An Everlasting Meal: Cooking with Economy and Grace
Tamar Adler - september 1, 2013
The members of 18 Reasons Food Lit voted to read this one ages ago. But we were hanging on, hoping that the author would attend our meeting the next time she visited San Francisco. Finally we gave up and read it this month.
Group members' reception of this book was surprisingly varied. Some were put off by Adler's attempt to recreate one of MFK Fisher's masterworks - How to Cook a Wolf. Some were unhappy with the forward by Alice Waters - too precious. Some didn't like the cooking lessons - too simplistic. But overall, most of us enjoyed it and took her management strategies for handling dinner (and lunch and breakfast) to heart. More of our ovens were busy roasting vegetables and making stock this month than ever before.
Personally, I didn't really see the emulation of MFK Fisher until after I'd heard Adler speak about it directly: the two books are just so different. In her promo movie for Simon and Schuster she lays it out, "I always felt like a book had to come out that did for other people what How to Cook a Wolf did for me...I've felt that for as long as I can remember. That that book had to get translated, to right now."
And An Everlasting Meal does a good job of that.
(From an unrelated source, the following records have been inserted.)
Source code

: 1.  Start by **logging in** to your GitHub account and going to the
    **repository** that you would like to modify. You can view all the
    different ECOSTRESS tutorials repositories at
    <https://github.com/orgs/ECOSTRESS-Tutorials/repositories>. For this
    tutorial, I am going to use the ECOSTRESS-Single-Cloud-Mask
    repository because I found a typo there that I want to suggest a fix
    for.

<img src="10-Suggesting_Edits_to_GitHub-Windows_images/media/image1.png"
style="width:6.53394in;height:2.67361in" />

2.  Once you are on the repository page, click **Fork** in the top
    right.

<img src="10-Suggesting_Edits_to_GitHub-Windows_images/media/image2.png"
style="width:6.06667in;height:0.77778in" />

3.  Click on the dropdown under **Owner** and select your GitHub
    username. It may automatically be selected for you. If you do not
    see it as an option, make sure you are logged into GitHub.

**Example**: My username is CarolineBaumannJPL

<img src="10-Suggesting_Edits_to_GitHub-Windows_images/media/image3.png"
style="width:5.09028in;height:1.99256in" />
Here, partially in her words about MFK Fisher and partially in mine about both authors, is what I think they accomplished. "By writing about food, from a perspective that was inside of it, as opposed to outside of it," Fisher and Adler show how the real spirit of cooking is in the journey from ingredients to meal, not in one or the other alone. "The point is to be able to make something great with what you have," Adler says. Good technique, or the alchemy that makes cooking work, is what makes a great meal. Perfect produce, complicated recipes and fancy settings are not required.
So in the end, yes. I think Tamar Adler's An Everlasting Meal does successfully reinterpret How to Cook a Wolf for a modern audience. And now I have to go back and re-read the wolf book. Right after I get my next batch of vegetables in to roast.